THE STRUCTURAL GEOMETRY AND DEVELOPMENT OF THE CENTRAL AND EASTERN PART OF THE PENNSYLVANIA SALIENT
From the foreland to the hinterland, the major structures include: 1) The Nittany anticline, which has a fault-propagation-style fold geometry and highly-faulted, steep to overturned frontal limb. It is underlain by up to 2 additional thrust horses. 2) The Juniata culmination, which is interpreted to either be a series of imbricate C-O thrust horses or a flat-on-flat structure, where a single >30 km long faulted and folded C-O thrust sheet overlies an imbricated C-O thrust section. Both interpretations accurately fit the available data and have similar retrodefomed lengths. 3) The regionally continuous (>160 km) Jacks Mt. – Berwick anticline C-O thrust structure. 4) The Shade-Blue-Backlog anticlinorium which is a series of detachment folds above a C-O thrust structure. 5) A series of independent C-O thrust anticlines to the east, that merge into an anticlinorium structure in the central part of the salient.
Because the initial cross sections were constructed perpendicular to strike, they converge upon retrodeformation.
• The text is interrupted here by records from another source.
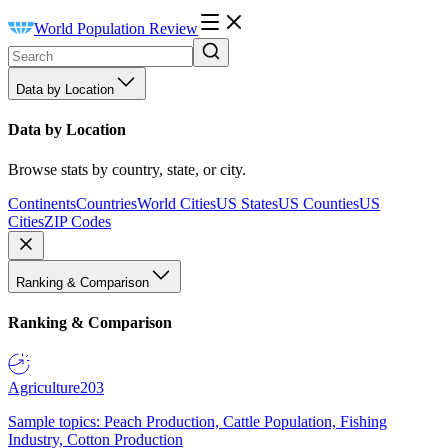
World Population Review
Data by Location
Data by Location
Browse stats by country, state, or city.
Continents
Countries
World Cities
US States
US Counties
US
Cities
ZIP Codes
Ranking & Comparison
Ranking & Comparison
Agriculture
203
Sample topics: Peach Production, Cattle Population, Fishing
Industry, Cotton Production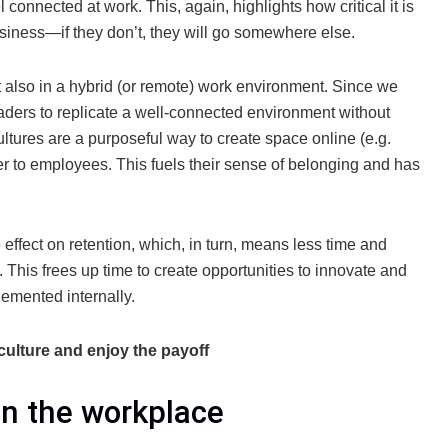
 connected at work. This, again, highlights how critical it is
usiness—if they don’t, they will go somewhere else.
ut also in a hybrid (or remote) work environment. Since we
leaders to replicate a well-connected environment without
ultures are a purposeful way to create space online (e.g.
er to employees. This fuels their sense of belonging and has
effect on retention, which, in turn, means less time and
 This frees up time to create opportunities to innovate and
lemented internally.
ulture and enjoy the payoff
in the workplace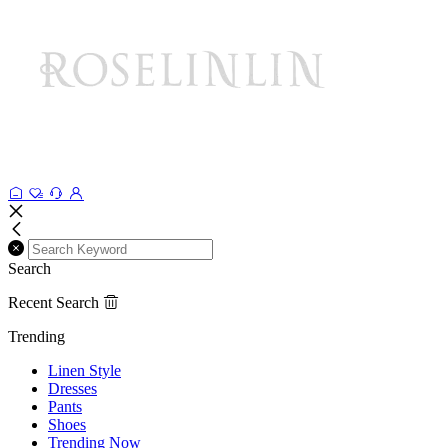
Search
Recent Search
Trending
Linen Style
Dresses
Pants
Shoes
Trending Now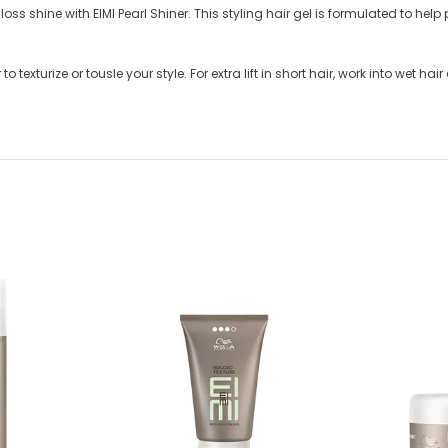
oss shine with EIMI Pearl Shiner. This styling hair gel is formulated to help 
 texturize or tousle your style. For extra lift in short hair, work into wet hai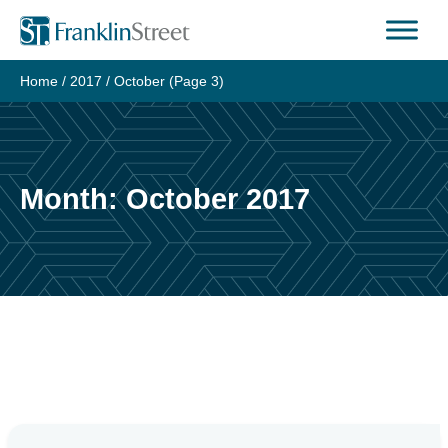
Skip
to
content
Home
/
2017
/
October
(Page 3)
Month:
October 2017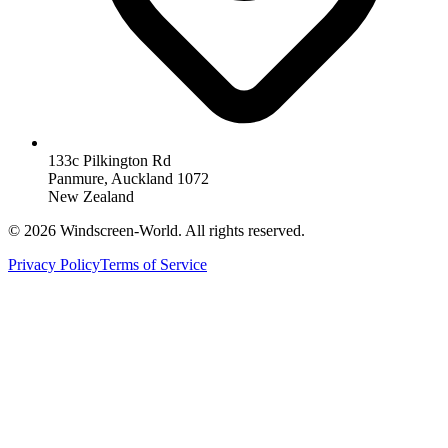
133c Pilkington Rd
Panmure, Auckland 1072
New Zealand
©
2026
Windscreen-World. All rights reserved.
Privacy Policy
Terms of Service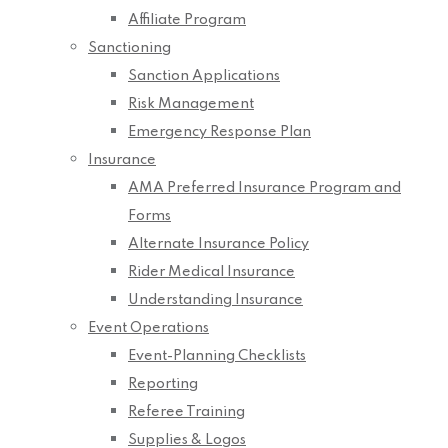
Affiliate Program
Sanctioning
Sanction Applications
Risk Management
Emergency Response Plan
Insurance
AMA Preferred Insurance Program and
Forms
Alternate Insurance Policy
Rider Medical Insurance
Understanding Insurance
Event Operations
Event-Planning Checklists
Reporting
Referee Training
Supplies & Logos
In order to correct for this, fold segments between the section lines were required to maintain their original length as the sections were pulled back. This resulted in a restoration path that curves 25°-30° to the east. The fault underlying the presently curved Jacks Mt. – Berwick anticline structure, as well as those structures toward the hinterland, restore to a nearly straight fault traces oriented 045°-050°. The Nittany anticline thrust has a general bow shape, whereas the Juniata culmination contains four faults with an en-echelon pattern. Upon restoring the cross sections, there is an increase in the amount of shortening in the C-O section from the eastern part of the salient (~22%) to the central part (~52%). The relatively straight restored faults require a rigid indenter colliding from the southeast to impose the curvature to the salient.